### [TASK MATERIAL]
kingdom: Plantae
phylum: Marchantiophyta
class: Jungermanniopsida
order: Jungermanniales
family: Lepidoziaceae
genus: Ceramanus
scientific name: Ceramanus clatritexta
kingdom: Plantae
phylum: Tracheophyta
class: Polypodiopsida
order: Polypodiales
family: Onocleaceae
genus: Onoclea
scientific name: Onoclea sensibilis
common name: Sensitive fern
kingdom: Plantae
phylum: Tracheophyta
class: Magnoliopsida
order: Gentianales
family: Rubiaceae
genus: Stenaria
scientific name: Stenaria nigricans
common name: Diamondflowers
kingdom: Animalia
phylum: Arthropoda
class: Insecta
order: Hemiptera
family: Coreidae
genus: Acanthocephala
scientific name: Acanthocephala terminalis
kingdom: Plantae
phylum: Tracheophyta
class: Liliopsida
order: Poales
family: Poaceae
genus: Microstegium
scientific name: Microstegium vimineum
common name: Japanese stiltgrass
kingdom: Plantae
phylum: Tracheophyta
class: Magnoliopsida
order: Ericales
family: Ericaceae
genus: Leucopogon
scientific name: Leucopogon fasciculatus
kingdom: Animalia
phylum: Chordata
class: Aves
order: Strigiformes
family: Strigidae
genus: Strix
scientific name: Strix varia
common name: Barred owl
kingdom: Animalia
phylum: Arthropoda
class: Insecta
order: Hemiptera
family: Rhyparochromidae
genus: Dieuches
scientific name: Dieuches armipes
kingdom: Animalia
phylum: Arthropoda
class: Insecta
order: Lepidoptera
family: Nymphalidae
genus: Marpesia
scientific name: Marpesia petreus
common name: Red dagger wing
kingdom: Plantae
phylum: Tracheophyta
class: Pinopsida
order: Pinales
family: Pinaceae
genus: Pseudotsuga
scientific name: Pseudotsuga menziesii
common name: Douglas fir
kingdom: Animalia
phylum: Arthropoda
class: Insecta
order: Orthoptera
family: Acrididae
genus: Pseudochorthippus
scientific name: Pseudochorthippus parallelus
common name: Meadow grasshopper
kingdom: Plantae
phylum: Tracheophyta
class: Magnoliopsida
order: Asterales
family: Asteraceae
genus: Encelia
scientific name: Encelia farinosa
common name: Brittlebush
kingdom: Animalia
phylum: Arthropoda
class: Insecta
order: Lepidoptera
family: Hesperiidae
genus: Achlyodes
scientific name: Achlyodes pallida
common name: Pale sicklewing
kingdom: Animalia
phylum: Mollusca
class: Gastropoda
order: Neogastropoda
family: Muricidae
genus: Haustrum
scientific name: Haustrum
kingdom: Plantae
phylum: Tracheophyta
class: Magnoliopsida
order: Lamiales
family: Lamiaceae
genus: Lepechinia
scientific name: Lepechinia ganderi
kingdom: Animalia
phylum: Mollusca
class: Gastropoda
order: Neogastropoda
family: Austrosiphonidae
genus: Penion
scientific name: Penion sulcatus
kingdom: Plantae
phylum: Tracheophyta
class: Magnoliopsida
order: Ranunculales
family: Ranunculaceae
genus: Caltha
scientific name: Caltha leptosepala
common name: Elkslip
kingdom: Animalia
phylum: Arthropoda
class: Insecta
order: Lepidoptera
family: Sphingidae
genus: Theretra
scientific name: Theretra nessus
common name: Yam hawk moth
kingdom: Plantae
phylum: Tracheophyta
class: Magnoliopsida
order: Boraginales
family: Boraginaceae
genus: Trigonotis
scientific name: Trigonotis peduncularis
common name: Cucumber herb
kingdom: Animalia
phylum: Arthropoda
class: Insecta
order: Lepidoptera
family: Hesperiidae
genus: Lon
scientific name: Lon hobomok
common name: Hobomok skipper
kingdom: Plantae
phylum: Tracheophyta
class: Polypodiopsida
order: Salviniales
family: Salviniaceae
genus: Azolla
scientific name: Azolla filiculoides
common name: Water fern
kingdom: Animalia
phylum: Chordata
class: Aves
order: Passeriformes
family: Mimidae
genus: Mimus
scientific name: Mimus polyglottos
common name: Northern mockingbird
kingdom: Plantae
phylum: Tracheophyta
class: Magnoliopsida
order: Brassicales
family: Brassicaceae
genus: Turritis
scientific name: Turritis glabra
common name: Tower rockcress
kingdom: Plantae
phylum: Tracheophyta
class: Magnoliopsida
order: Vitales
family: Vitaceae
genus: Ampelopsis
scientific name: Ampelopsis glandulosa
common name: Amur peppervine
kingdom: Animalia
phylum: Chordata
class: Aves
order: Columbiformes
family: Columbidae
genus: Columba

### [PROBLEM STATEMENT]
Convert the lines of all the entries above into a JSON list of strings, one string per line, leaving out any blank lines.

### [COMPLETE ANSWER]
[
  "kingdom: Plantae",
  "phylum: Marchantiophyta",
  "class: Jungermanniopsida",
  "order: Jungermanniales",
  "family: Lepidoziaceae",
  "genus: Ceramanus",
  "scientific name: Ceramanus clatritexta",
  "kingdom: Plantae",
  "phylum: Tracheophyta",
  "class: Polypodiopsida",
  "order: Polypodiales",
  "family: Onocleaceae",
  "genus: Onoclea",
  "scientific name: Onoclea sensibilis",
  "common name: Sensitive fern",
  "kingdom: Plantae",
  "phylum: Tracheophyta",
  "class: Magnoliopsida",
  "order: Gentianales",
  "family: Rubiaceae",
  "genus: Stenaria",
  "scientific name: Stenaria nigricans",
  "common name: Diamondflowers",
  "kingdom: Animalia",
  "phylum: Arthropoda",
  "class: Insecta",
  "order: Hemiptera",
  "family: Coreidae",
  "genus: Acanthocephala",
  "scientific name: Acanthocephala terminalis",
  "kingdom: Plantae",
  "phylum: Tracheophyta",
  "class: Liliopsida",
  "order: Poales",
  "family: Poaceae",
  "genus: Microstegium",
  "scientific name: Microstegium vimineum",
  "common name: Japanese stiltgrass",
  "kingdom: Plantae",
  "phylum: Tracheophyta",
  "class: Magnoliopsida",
  "order: Ericales",
  "family: Ericaceae",
  "genus: Leucopogon",
  "scientific name: Leucopogon fasciculatus",
  "kingdom: Animalia",
  "phylum: Chordata",
  "class: Aves",
  "order: Strigiformes",
  "family: Strigidae",
  "genus: Strix",
  "scientific name: Strix varia",
  "common name: Barred owl",
  "kingdom: Animalia",
  "phylum: Arthropoda",
  "class: Insecta",
  "order: Hemiptera",
  "family: Rhyparochromidae",
  "genus: Dieuches",
  "scientific name: Dieuches armipes",
  "kingdom: Animalia",
  "phylum: Arthropoda",
  "class: Insecta",
  "order: Lepidoptera",
  "family: Nymphalidae",
  "genus: Marpesia",
  "scientific name: Marpesia petreus",
  "common name: Red dagger wing",
  "kingdom: Plantae",
  "phylum: Tracheophyta",
  "class: Pinopsida",
  "order: Pinales",
  "family: Pinaceae",
  "genus: Pseudotsuga",
  "scientific name: Pseudotsuga menziesii",
  "common name: Douglas fir",
  "kingdom: Animalia",
  "phylum: Arthropoda",
  "class: Insecta",
  "order: Orthoptera",
  "family: Acrididae",
  "genus: Pseudochorthippus",
  "scientific name: Pseudochorthippus parallelus",
  "common name: Meadow grasshopper",
  "kingdom: Plantae",
  "phylum: Tracheophyta",
  "class: Magnoliopsida",
  "order: Asterales",
  "family: Asteraceae",
  "genus: Encelia",
  "scientific name: Encelia farinosa",
  "common name: Brittlebush",
  "kingdom: Animalia",
  "phylum: Arthropoda",
  "class: Insecta",
  "order: Lepidoptera",
  "family: Hesperiidae",
  "genus: Achlyodes",
  "scientific name: Achlyodes pallida",
  "common name: Pale sicklewing",
  "kingdom: Animalia",
  "phylum: Mollusca",
  "class: Gastropoda",
  "order: Neogastropoda",
  "family: Muricidae",
  "genus: Haustrum",
  "scientific name: Haustrum",
  "kingdom: Plantae",
  "phylum: Tracheophyta",
  "class: Magnoliopsida",
  "order: Lamiales",
  "family: Lamiaceae",
  "genus: Lepechinia",
  "scientific name: Lepechinia ganderi",
  "kingdom: Animalia",
  "phylum: Mollusca",
  "class: Gastropoda",
  "order: Neogastropoda",
  "family: Austrosiphonidae",
  "genus: Penion",
  "scientific name: Penion sulcatus",
  "kingdom: Plantae",
  "phylum: Tracheophyta",
  "class: Magnoliopsida",
  "order: Ranunculales",
  "family: Ranunculaceae",
  "genus: Caltha",
  "scientific name: Caltha leptosepala",
  "common name: Elkslip",
  "kingdom: Animalia",
  "phylum: Arthropoda",
  "class: Insecta",
  "order: Lepidoptera",
  "family: Sphingidae",
  "genus: Theretra",
  "scientific name: Theretra nessus",
  "common name: Yam hawk moth",
  "kingdom: Plantae",
  "phylum: Tracheophyta",
  "class: Magnoliopsida",
  "order: Boraginales",
  "family: Boraginaceae",
  "genus: Trigonotis",
  "scientific name: Trigonotis peduncularis",
  "common name: Cucumber herb",
  "kingdom: Animalia",
  "phylum: Arthropoda",
  "class: Insecta",
  "order: Lepidoptera",
  "family: Hesperiidae",
  "genus: Lon",
  "scientific name: Lon hobomok",
  "common name: Hobomok skipper",
  "kingdom: Plantae",
  "phylum: Tracheophyta",
  "class: Polypodiopsida",
  "order: Salviniales",
  "family: Salviniaceae",
  "genus: Azolla",
  "scientific name: Azolla filiculoides",
  "common name: Water fern",
  "kingdom: Animalia",
  "phylum: Chordata",
  "class: Aves",
  "order: Passeriformes",
  "family: Mimidae",
  "genus: Mimus",
  "scientific name: Mimus polyglottos",
  "common name: Northern mockingbird",
  "kingdom: Plantae",
  "phylum: Tracheophyta",
  "class: Magnoliopsida",
  "order: Brassicales",
  "family: Brassicaceae",
  "genus: Turritis",
  "scientific name: Turritis glabra",
  "common name: Tower rockcress",
  "kingdom: Plantae",
  "phylum: Tracheophyta",
  "class: Magnoliopsida",
  "order: Vitales",
  "family: Vitaceae",
  "genus: Ampelopsis",
  "scientific name: Ampelopsis glandulosa",
  "common name: Amur peppervine",
  "kingdom: Animalia",
  "phylum: Chordata",
  "class: Aves",
  "order: Columbiformes",
  "family: Columbidae",
  "genus: Columba"
]